Life is a mere fluctuation of perfection in the universe, whether it be a negative energy or a positive one, it comes from nothing.
As saying of Solomon goes "everything is vanity and a chasing of the wind"
I am a believer of nothing and so, infinity too. The two absolutes in science (0 Kelvin, 0 Pa). What's my proof?- Space.
Before I thought about it, it has already been there. Beautifully, it existed and we are conformed by it. It's nature we can not build it by a mind construct.
Just do not let me measure it. Us having been bounded by the 2nd law of thermodynamics, made out of corruptible flesh are mortals and we are designed that way, and so limited.
But, do you observe your consciousness does not feel old, your thoughts and consciousness stays on the present tense. Given that neurons and receptors does not deteriorate with time then you will be certainly feel the "now or current". See old fellows still dressed young. my mind certainly feels the same even I get older everyday.
Math is indeed the language of the universe. Theoretically, all things can be credited and debited to zero, like laws of "conservations" energy and momentum. The 2 existed and eventually human created rockets, run the economy so on and so forth. It worked.

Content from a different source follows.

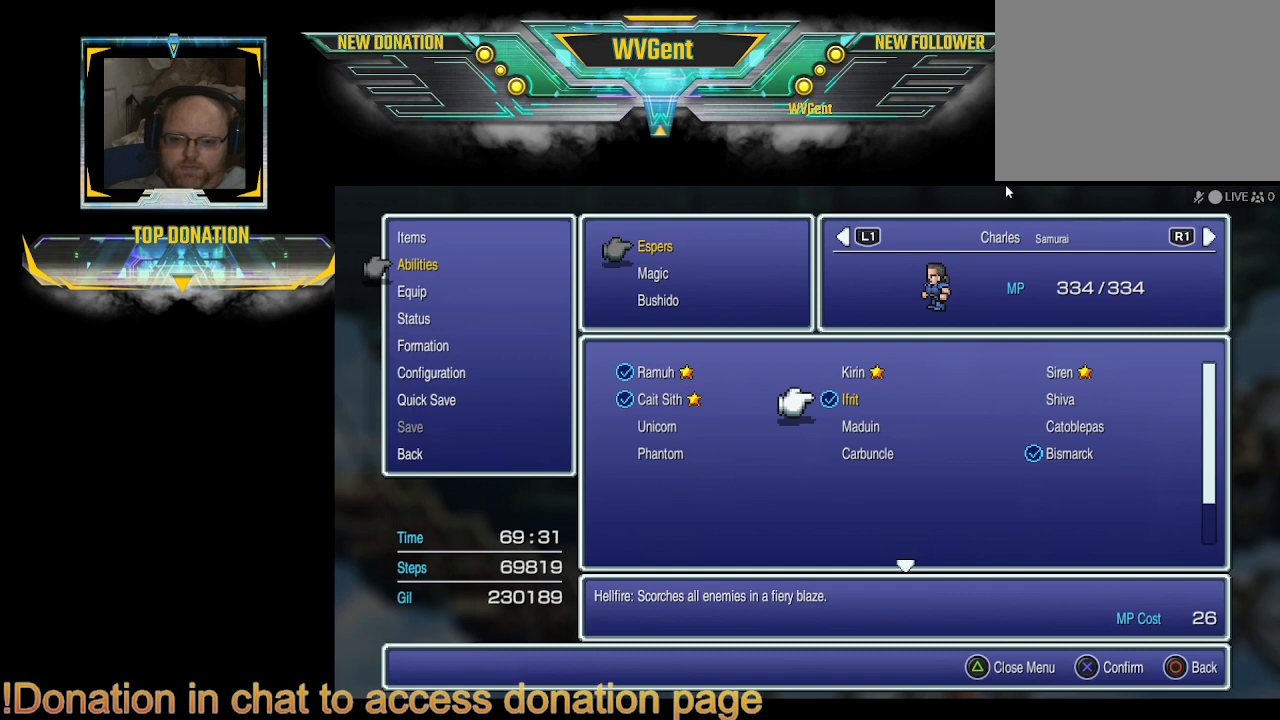
{"buttons": [], "left_stick": "center", "right_stick": "center", "events": []}
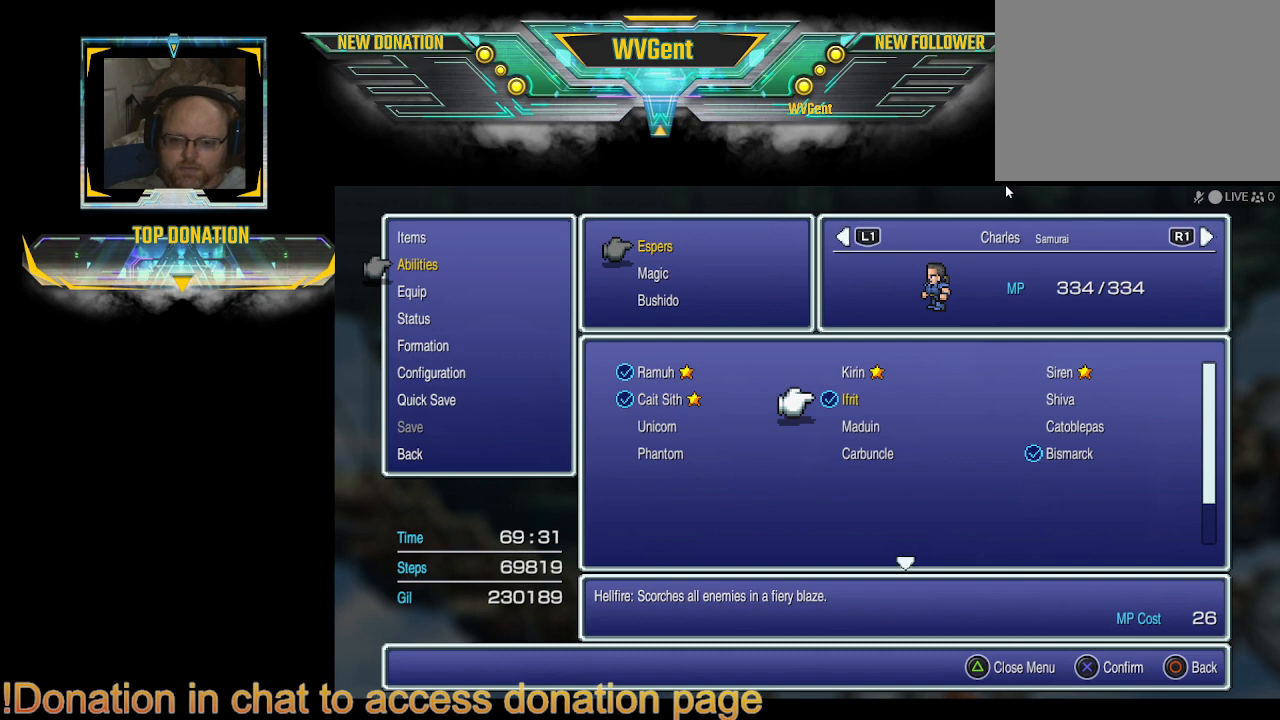
{"buttons": ["DPAD_RIGHT"], "left_stick": "center", "right_stick": "center", "events": [[467, "DPAD_RIGHT", "down"]]}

It worked therefore it existed. It existed therefore it worked.
The universe exist and defined by the 2 fundamental units of physics. Mass and velocity or momentum. There's no momentum there is no existence.
See this wonderful logic.
7/0=∞; So, 7=0*∞ and you could do that with any number you want if you control the variation of zero and infinite. And it can be represented by any number- n, which can be any units of the fundamental measurement in physics.
Crazy people says you can not quantify the infinite (Who says you can given you in a finite nature?) and even asked you its some evidence of its existence. They say its only a concept and idea because there is no proof and its immeasurable.
The proof actually is a counterproof. Without it, there's no proof valid we or anything exist.
Equality is
n=∞*0, the left side is a counterproof of the right side. n-(any fundamental units represented by a number) existed. So,∞↑↓ and 0↑↓ exist. The combination of the two in any perfect proportions created everything and is not limited.
Science is going there eventually, proving and discovering the perfect infinite and nothing. But, most of them denied. Proverbs 1:7 The fear of the Lord is the beginning of wisdom, but fools despise wisdom and instruction.
Taken from Psalms 102
23 In the course of my life[a] he broke my strength; he cut short my days. 24 So I said: “Do not take me away, my God, in the midst of my days; your years go on through all generations. 25 In the beginning you laid the foundations of the earth, and the heavens are the work of your hands. 26 They will perish, but you remain; they will all wear out like a garment. Like clothing you will change them and they will be discarded. 27 But you remain the same, and your years will never end. 28 The children of your servants will live in your presence; their descendants will be established before you.”
Space is ground zero and it will always remains the same in eternity. Forget multiverse. There's only one universe bounded by absolute zeroes. And you can not run over the infinite and zero, sooner or later you pass through the boundary of symmetry. You and me are trapped in eternity. You be careful to plan where to spend it since there's no going back when we reach the boundary, like others ahead of us.
In some people, the mind gets old before the body wears out. It just happens that others are fortunate to be of sound mind their entire number of days.
We are given what we are given, up to each to maximize the fruitfulness of it.
Take care.
__________________
If it ain't broke, don't fix it. Just build a better one.
Funny though, they can easily say and accept the most abundant element in the universe is hydrogen and helium in general but would deny n=0*∞. Is it fair enough?
Yeah. I know it went off the skids, but I wasn't intending to do much about it.
I leave it to the dedicated astrophysicists to figure all of it out, and then let the world know they are doomed. (speaking as if someone had the idea that we were not already doomed, tongue in cheek).
__________________
If it ain't broke, don't fix it. Just build a better one.